┏━━

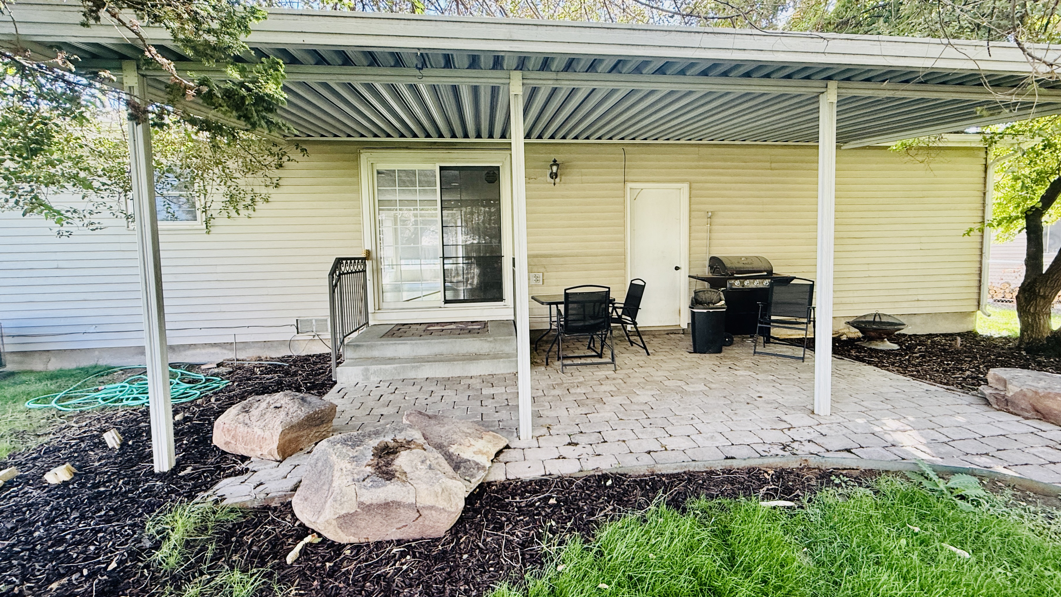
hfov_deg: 99.3
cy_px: 288
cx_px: 553
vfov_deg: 67.1
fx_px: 450
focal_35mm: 16
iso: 100
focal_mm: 2.22
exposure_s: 1/99
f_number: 2.2
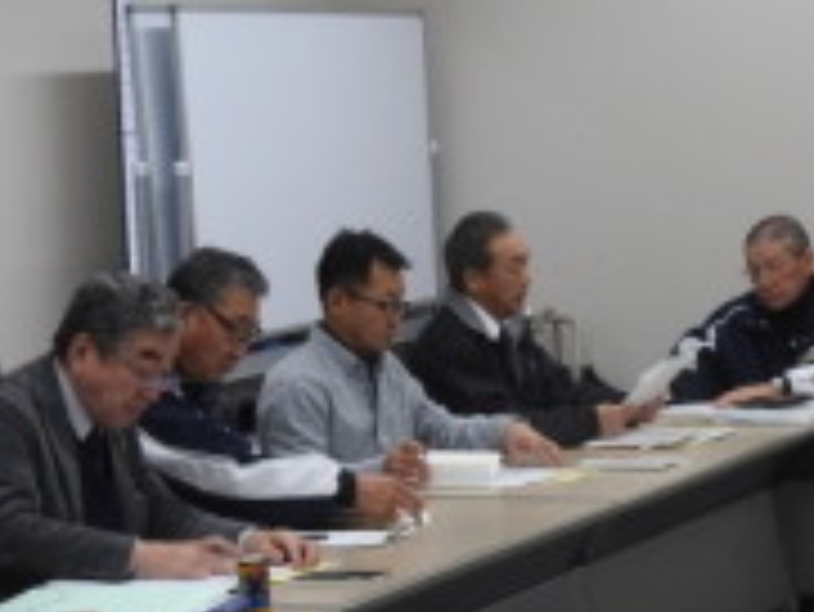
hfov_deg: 13.0
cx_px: 868
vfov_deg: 9.9
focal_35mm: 149
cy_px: 576
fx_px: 3506
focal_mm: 8.1
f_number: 4
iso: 100
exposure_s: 1/30
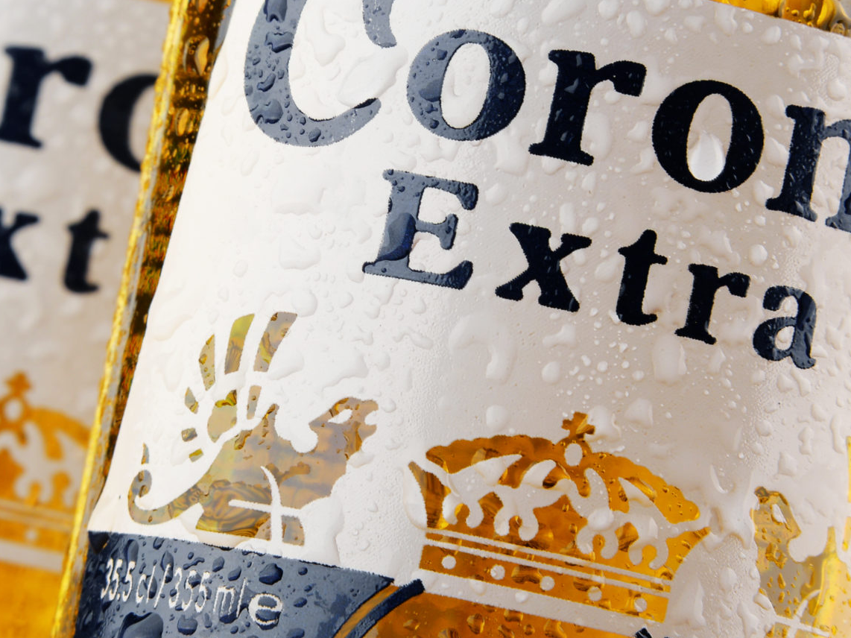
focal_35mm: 647
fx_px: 15903
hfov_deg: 3.1
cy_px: 194
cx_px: 385
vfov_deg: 2.3
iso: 100
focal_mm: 300
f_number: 18
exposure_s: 1/125
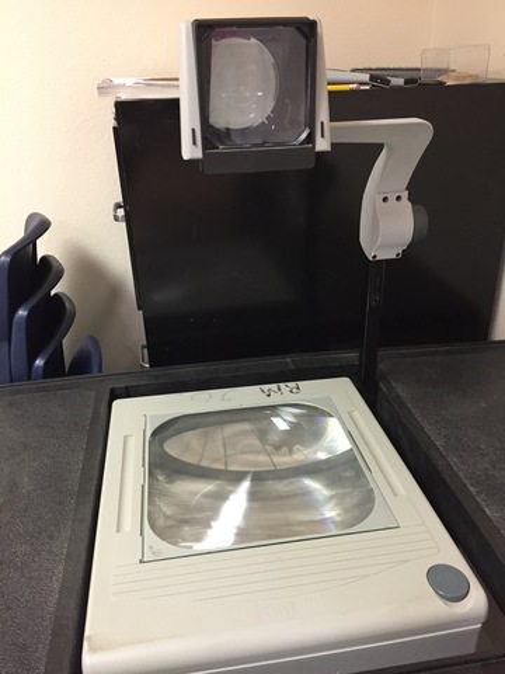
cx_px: 252
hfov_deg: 48.2
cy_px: 337
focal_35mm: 29
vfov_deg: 61.7
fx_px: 564
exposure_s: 1/15
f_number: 2.2
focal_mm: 4.15
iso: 320
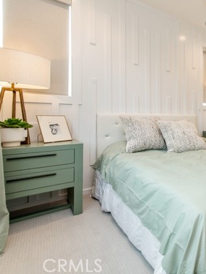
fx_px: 182
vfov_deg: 73.6
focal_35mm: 23
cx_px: 217
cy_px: 120
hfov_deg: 46.5
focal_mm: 14
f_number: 4
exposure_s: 1/60
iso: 200
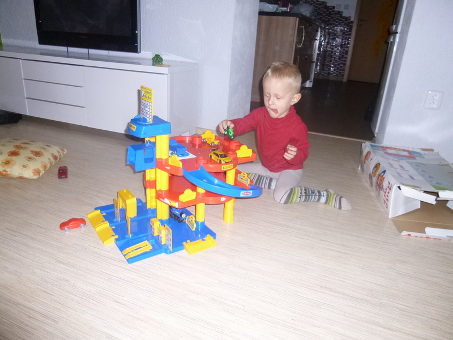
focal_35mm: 25
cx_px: 226
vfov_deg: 54.9
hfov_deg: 69.4
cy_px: 170
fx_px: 327
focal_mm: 4.5
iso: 320
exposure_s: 1/125
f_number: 3.1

┗━━

### Activity
Produce the entries above once more, exactly as given, with each picture left out.

### Task solution
hfov_deg: 99.3
cy_px: 288
cx_px: 553
vfov_deg: 67.1
fx_px: 450
focal_35mm: 16
iso: 100
focal_mm: 2.22
exposure_s: 1/99
f_number: 2.2
hfov_deg: 13.0
cx_px: 868
vfov_deg: 9.9
focal_35mm: 149
cy_px: 576
fx_px: 3506
focal_mm: 8.1
f_number: 4
iso: 100
exposure_s: 1/30
focal_35mm: 647
fx_px: 15903
hfov_deg: 3.1
cy_px: 194
cx_px: 385
vfov_deg: 2.3
iso: 100
focal_mm: 300
f_number: 18
exposure_s: 1/125
cx_px: 252
hfov_deg: 48.2
cy_px: 337
focal_35mm: 29
vfov_deg: 61.7
fx_px: 564
exposure_s: 1/15
f_number: 2.2
focal_mm: 4.15
iso: 320
fx_px: 182
vfov_deg: 73.6
focal_35mm: 23
cx_px: 217
cy_px: 120
hfov_deg: 46.5
focal_mm: 14
f_number: 4
exposure_s: 1/60
iso: 200
focal_35mm: 25
cx_px: 226
vfov_deg: 54.9
hfov_deg: 69.4
cy_px: 170
fx_px: 327
focal_mm: 4.5
iso: 320
exposure_s: 1/125
f_number: 3.1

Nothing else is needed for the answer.